In the 90 minutes the new drama “Beasts” takes to run, the audience experiences not just a play about two sisters and their tense relationship but also, as the characters reach their breaking points, a tree falls in the middle of their home.
“Beasts,” written by Cayenne Douglass, is running its first production at the Boston Playwrights’ Theatre from April 7 to 17 in collaboration with Boston University’s College of Fine Arts and its New Play Initiative.
The play revolves around Judy, an artist, who visits her domesticated, younger sister Fran, who is pregnant, while her husband is out of town. As the two spend time together, tension rises as secrets spill out, and Judy finds herself between Amelia, Fran’s doula, and her husband, Jim.
Katherine Schaber, the actor who plays Amelia and a senior in the CFA, said she remembered “being struck” by the relationship between the sisters and Amelia’s role in the conflict.
“[Amelia’s] energy just really brings out the contrast between the two sisters,” Schaber said. “As someone who is kind of growing into my womanhood, I would say it’s really interesting to be a part of a play that does expose those topics so vibrantly and honestly.”
The themes of motherhood and female relationships were something Caroline Calkins, who plays Fran, found satisfaction delving into, especially considering their rare portrayal on stage.
“I don’t think I’ve ever been to a play where it’s so predominantly women, like three women and one man, and I really found that refreshing,” Liza Foley, an audience member who also happened to be Calkin’s sister, said.
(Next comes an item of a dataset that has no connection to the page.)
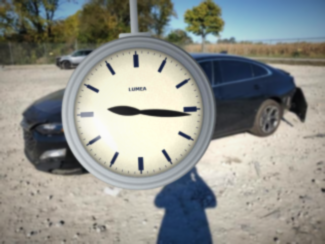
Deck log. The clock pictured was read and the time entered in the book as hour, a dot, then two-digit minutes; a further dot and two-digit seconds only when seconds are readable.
9.16
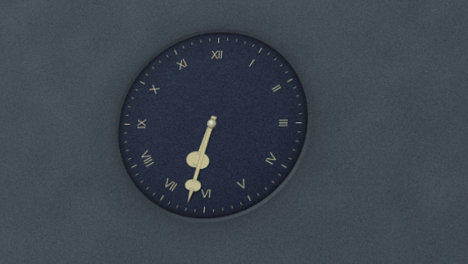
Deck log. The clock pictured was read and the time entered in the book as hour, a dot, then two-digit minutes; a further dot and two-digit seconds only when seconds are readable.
6.32
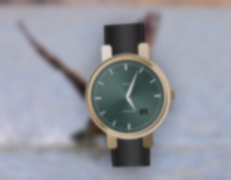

For a local production, “Beasts” came with its fair share of complexity, with Calkins embracing the “fun process” of putting together a new show that was being pieced together and worked on at the same time.
“It’s really sort of awakened my appetite for new plays again ‘cause I think it’s really exciting and so important to have spaces like Boston Playwrights’ Theatre where new work gets an opportunity to really get dug into,” Calkins said.
Schaber noted how working hand in hand with the playwright allows for the liberty for certain things to be adjusted while rehearsing.
“Nothing really beats having the playwright in the room with you… especially when it’s in service to how the actor is delivering a line,” Schaber said.“If the playwright hears it differently in that actor, I think that that’s like a really special thing. It’s like pieces of everyone’s contribution moves forward as the play does, which is really exciting.”
In a letter that appears in the show’s program, Douglass wrote, “I’m still very much in the process of figuring out what this play is and what it wants to be … I let the process with the director, actors, designers, audience, inform its rendering.”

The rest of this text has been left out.